Welcome to an unlikely beacon of hope for the global auto industry -- Detroit.

Executives arriving this week for the Detroit auto show find a U.S. car market that has morphed from meltdown three years ago to a safe haven as concerns grow about the stability of other big economies, from Europe to China.

Analysts and executives expect 2012 U.S. auto sales to grow 4 percent to 9 percent, the third consecutive annual gain. The only reason automakers are not more bullish is the risk that the sovereign debt crisis in Europe may trigger a broader slowdown.

All three U.S. automakers took market share in the United States for the first time in 23 years. But they can expect tougher competition in 2012 as the Japanese rivals rebound, and Hyundai and Volkswagen gather steam. A return to the boom years of 17 million annual sales, however, will not happen any time soon.

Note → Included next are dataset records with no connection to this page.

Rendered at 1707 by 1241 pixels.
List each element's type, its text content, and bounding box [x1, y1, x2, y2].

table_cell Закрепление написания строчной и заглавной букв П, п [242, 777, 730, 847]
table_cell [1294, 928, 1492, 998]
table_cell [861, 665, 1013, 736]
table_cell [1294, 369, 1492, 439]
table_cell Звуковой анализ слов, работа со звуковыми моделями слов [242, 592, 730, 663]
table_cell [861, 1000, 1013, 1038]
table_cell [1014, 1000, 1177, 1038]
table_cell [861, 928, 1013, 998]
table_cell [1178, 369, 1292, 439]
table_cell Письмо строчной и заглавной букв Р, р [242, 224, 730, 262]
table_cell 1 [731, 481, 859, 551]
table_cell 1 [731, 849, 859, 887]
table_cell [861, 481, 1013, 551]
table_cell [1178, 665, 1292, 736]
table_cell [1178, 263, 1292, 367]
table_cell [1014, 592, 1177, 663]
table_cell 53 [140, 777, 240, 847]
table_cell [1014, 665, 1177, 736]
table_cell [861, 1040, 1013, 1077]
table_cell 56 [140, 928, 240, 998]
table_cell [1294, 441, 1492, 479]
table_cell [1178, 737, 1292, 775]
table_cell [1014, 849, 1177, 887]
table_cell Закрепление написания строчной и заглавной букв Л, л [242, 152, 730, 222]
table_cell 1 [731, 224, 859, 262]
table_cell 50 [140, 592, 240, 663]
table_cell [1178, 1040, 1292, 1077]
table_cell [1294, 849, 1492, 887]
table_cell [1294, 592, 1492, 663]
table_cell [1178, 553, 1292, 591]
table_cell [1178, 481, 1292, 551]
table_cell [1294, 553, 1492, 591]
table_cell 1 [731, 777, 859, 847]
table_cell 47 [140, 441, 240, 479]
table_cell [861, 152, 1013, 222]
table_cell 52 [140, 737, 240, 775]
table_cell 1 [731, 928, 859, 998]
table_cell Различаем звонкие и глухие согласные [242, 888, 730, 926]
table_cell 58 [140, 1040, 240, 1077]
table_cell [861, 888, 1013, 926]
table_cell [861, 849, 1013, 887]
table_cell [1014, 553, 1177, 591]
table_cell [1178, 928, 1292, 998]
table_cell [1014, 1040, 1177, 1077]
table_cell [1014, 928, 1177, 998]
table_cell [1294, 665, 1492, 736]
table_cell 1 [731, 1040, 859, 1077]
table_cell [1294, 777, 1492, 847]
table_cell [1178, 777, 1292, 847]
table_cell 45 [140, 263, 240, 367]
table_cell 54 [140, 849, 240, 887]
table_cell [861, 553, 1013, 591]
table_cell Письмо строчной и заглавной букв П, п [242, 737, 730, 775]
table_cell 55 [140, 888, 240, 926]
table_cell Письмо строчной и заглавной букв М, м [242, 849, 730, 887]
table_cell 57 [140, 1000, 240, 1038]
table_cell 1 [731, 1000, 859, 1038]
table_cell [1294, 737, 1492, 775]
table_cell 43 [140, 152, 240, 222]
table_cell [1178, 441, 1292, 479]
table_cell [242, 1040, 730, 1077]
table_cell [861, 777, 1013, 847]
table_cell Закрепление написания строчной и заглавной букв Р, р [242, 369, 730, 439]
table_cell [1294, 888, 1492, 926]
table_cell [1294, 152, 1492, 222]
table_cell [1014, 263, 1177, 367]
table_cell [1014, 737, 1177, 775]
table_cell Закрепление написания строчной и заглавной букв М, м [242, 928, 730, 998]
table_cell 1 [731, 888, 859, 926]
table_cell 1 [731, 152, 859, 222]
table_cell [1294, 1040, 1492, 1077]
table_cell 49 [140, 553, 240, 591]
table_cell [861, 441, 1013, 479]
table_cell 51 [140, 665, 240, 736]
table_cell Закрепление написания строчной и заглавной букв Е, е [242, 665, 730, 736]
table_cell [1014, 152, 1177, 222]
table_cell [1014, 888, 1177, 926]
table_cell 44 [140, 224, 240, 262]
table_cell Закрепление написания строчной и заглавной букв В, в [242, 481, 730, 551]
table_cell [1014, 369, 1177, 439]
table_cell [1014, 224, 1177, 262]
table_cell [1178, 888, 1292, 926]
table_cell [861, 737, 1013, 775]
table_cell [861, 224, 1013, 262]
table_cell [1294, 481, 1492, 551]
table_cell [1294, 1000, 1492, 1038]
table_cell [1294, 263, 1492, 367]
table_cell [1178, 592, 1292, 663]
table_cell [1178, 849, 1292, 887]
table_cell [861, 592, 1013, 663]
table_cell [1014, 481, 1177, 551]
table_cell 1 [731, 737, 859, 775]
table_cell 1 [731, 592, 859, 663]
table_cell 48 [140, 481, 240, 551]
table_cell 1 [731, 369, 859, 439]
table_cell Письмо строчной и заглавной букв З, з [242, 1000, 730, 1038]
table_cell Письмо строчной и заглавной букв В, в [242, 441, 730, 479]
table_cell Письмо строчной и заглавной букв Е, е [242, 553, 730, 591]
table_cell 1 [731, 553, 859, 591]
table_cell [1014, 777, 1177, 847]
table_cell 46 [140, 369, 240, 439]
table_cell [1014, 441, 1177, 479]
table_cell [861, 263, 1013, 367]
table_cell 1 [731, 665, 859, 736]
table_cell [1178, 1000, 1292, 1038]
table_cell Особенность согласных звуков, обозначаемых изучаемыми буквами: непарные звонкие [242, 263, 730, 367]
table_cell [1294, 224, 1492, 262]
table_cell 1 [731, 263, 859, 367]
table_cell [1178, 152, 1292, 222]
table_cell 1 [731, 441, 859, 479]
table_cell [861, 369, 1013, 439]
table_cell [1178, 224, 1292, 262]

"We see an exceptionally competitive market because there are now eight major manufacturers vying for share," said Tom Libby, senior forecasting analyst at Polk, a Michigan-based automotive consulting firm.

"VW has become very aggressive in the U.S., and Hyundai-Kia has huge momentum that will continue into 2012."

The crop of new vehicles at the Detroit show this week reflects the heavier competition U.S. automakers General Motors, Ford and Fiat-controlled Chrysler can expect in their home market.

Toyota -- which lost 2.3 percentage points of U.S. market share last year -- and Honda, still rebuilding inventory after Japan's tsunami last March, are previewing 2012 updates of their key Prius and Accord models. VW and Hyundai-Kia are also getting attention after posting the biggest U.S. sales gains of last year.

VW wants to double its U.S. market share, said Rainer Michel, product strategy and marketing chief for Volkswagen of America. "Our aim should be being visible on the street, so every five or six cars out of 100 on the road should eventually be a Volkswagen."

The VW brand had 2.5 percent of the U.S. market in 2011 and its luxury brand Audi accounted for nearly 1 percent.

South Korea's Hyundai and affiliate Kia together matched VW's 26 percent sales surge in a U.S. market that expanded 10 percent in 2011.

Polk sees that growth slowing to 7 percent for 13.7 million U.S. deliveries this year, with Europe flat or in decline.

Buckingham Research analyst Joseph Amaturo said he expects moderate growth in China, Brazil and India this year with the prospect of "very aggressive" discounting in those emerging markets.

"Europe is where we face the biggest uncertainties because of financial market volatility, and we're having to adapt our products to increase share," said Philippe Dehennin, head of German premium automaker BMW's French division.

"The U.S. market, along with China, offers significant growth potential with our existing models. It's an absolute priority."